# Spro Bomb



## AndyS (May 12, 2012)

Hey folks, check out my new video, "Spro Bomb"


----------



## ronsil (Mar 8, 2012)

I like the look of that & the Machine behind it.


----------



## Soll (Nov 10, 2013)

Ha! I was waiting for her to pour the espresso into the stout not the shot glass to  I suppose it adds to the drama


----------



## The Systemic Kid (Nov 23, 2012)

What does it taste like??


----------



## madaetihw (Nov 25, 2014)

who needs jaeger bombs when you can have spro bombs!


----------



## funinacup (Aug 30, 2010)

Can't see the video link on Tapatalk...

Edit - see it on my browser now.


----------



## AndyS (May 12, 2012)

The Systemic Kid said:


> What does it taste like??


The heavy molasses flavor from the stout mostly overpowers the espresso, but the coffee flavor is in there.
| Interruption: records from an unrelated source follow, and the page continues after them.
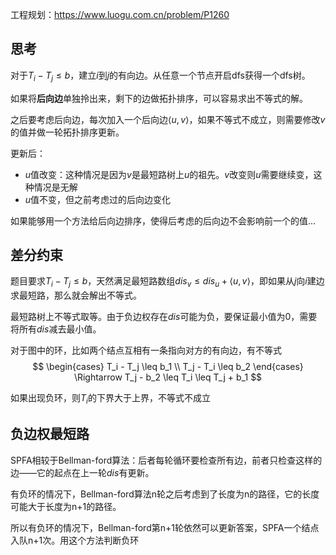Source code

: ---
---

工程规划：https://www.luogu.com.cn/problem/P1260

## 思考

对于$T_i - T_j \leq b$，建立$i$到$j$的有向边。从任意一个节点开启dfs获得一个dfs树。

如果将**后向边**单独拎出来，剩下的边做拓扑排序，可以容易求出不等式的解。

之后要考虑后向边，每次加入一个后向边$\langle u, v \rangle$，如果不等式不成立，则需要修改$v$的值并做一轮拓扑排序更新。

更新后：
- $u$值改变：这种情况是因为$v$是最短路树上$u$的祖先。$v$改变则$u$需要继续变，这种情况是无解
- $u$值不变，但之前考虑过的后向边变化

如果能够用一个方法给后向边排序，使得后考虑的后向边不会影响前一个的值...

## 差分约束

题目要求$T_i - T_j \leq b$，天然满足最短路数组$dis_v \leq dis_u + \langle u, v \rangle$，即如果从$j$向$i$建边求最短路，那么就会解出不等式。

最短路树上不等式取等。由于负边权存在$dis$可能为负，要保证最小值为0，需要将所有$dis$减去最小值。

对于图中的环，比如两个结点互相有一条指向对方的有向边，有不等式
$$
\begin{cases}
T_i - T_j \leq b_1 \\
T_j - T_i \leq b_2
\end{cases} \Rightarrow T_j - b_2 \leq T_i \leq T_j + b_1
$$

如果出现负环，则$T_i$的下界大于上界，不等式不成立

## 负边权最短路

SPFA相较于Bellman-ford算法：后者每轮循环要检查所有边，前者只检查这样的边——它的起点在上一轮$dis$有更新。

有负环的情况下，Bellman-ford算法n轮之后考虑到了长度为n的路径，它的长度可能大于长度为n+1的路径。

所以有负环的情况下，Bellman-ford第n+1轮依然可以更新答案，SPFA一个结点入队n+1次。用这个方法判断负环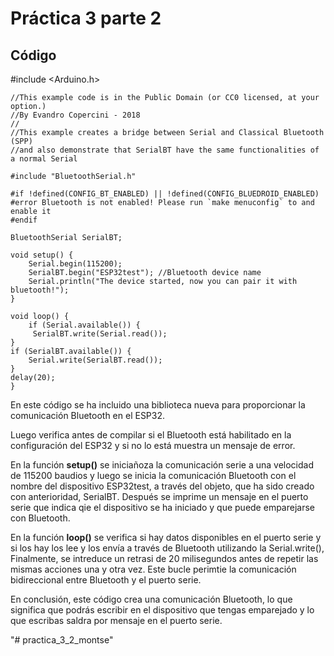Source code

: # Práctica 3 parte 2

## Código

   #include <Arduino.h>

    //This example code is in the Public Domain (or CC0 licensed, at your option.)
    //By Evandro Copercini - 2018
    //
    //This example creates a bridge between Serial and Classical Bluetooth (SPP)
    //and also demonstrate that SerialBT have the same functionalities of a normal Serial

    #include "BluetoothSerial.h"

    #if !defined(CONFIG_BT_ENABLED) || !defined(CONFIG_BLUEDROID_ENABLED)
    #error Bluetooth is not enabled! Please run `make menuconfig` to and enable it
    #endif

    BluetoothSerial SerialBT;

    void setup() {
        Serial.begin(115200);
        SerialBT.begin("ESP32test"); //Bluetooth device name
        Serial.println("The device started, now you can pair it with bluetooth!");
    }

    void loop() {
        if (Serial.available()) {
         SerialBT.write(Serial.read());
    }
    if (SerialBT.available()) {
        Serial.write(SerialBT.read());
    }
    delay(20);
    }


En este código se ha incluido una biblioteca nueva para proporcionar la comunicación Bluetooth en el ESP32.

Luego verifica antes de compilar si el Bluetooth está habilitado en la configuración del ESP32 y si no lo está muestra un mensaje de error.

En la función **setup()** se iniciañoza la comunicación serie a una velocidad de 115200 baudios y luego se inicia la comunicación Bluetooth con el nombre del dispositivo ESP32test, a través del objeto, que ha sido creado con anterioridad, SerialBT. Después se imprime un mensaje en el puerto serie que indica qie el dispositivo se ha iniciado y que puede emparejarse con Bluetooth.

En la función **loop()** se verifica si hay datos  disponibles en el puerto serie y si los hay los lee y los envía a través de Bluetooth utilizando la Serial.write(), Finalmente, se intreduce un retrasi de 20 milisegundos antes de repetir las mismas acciones una y otra vez. Este bucle perimtie la comunicación bidireccional entre Bluetooth y el puerto serie.

En conclusión, este código crea una comunicación Bluetooth, lo que significa que podrás escribir en el dispositivo que tengas emparejado y lo que escribas saldra por mensaje en el puerto serie.

 
"# practica_3_2_montse" 
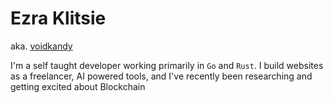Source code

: # Ezra Klitsie
aka. [voidkandy](https://www.voidkandy.space)


I'm a self taught developer working primarily in `Go` and `Rust`. I build websites as a freelancer, AI powered tools, and I've recently been researching and getting excited about Blockchain




<!--
**voidKandy/voidKandy** is a ✨ _special_ ✨ repository because its `README.md` (this file) appears on your GitHub profile.

Here are some ideas to get you started:


- 🌱 I’m currently learning ...
- 👯 I’m looking to collaborate on ...
- 🤔 I’m looking for help with ...
- 💬 Ask me about ...
- 📫 How to reach me: ...
- 😄 Pronouns: ...
- ⚡ Fun fact: ...
-->
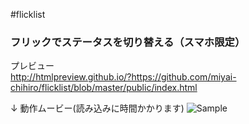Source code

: #flicklist

### フリックでステータスを切り替える（スマホ限定）

プレビュー    
http://htmlpreview.github.io/?https://github.com/miyai-chihiro/flicklist/blob/master/public/index.html

↓ 動作ムービー(読み込みに時間かかります)
![Sample](/output.gif "sample movie")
On a practical basis, for me it's a nice way to have a beer without feeling sleepy afterwards.


----------



## CallumT (Aug 23, 2013)

Playing with uppers and downers like that could get you in a big mess...


----------



## AndyS (May 12, 2012)

CallumT said:


> Playing with uppers and downers like that could get you in a big mess...


You're right, but I have lots of experience.


----------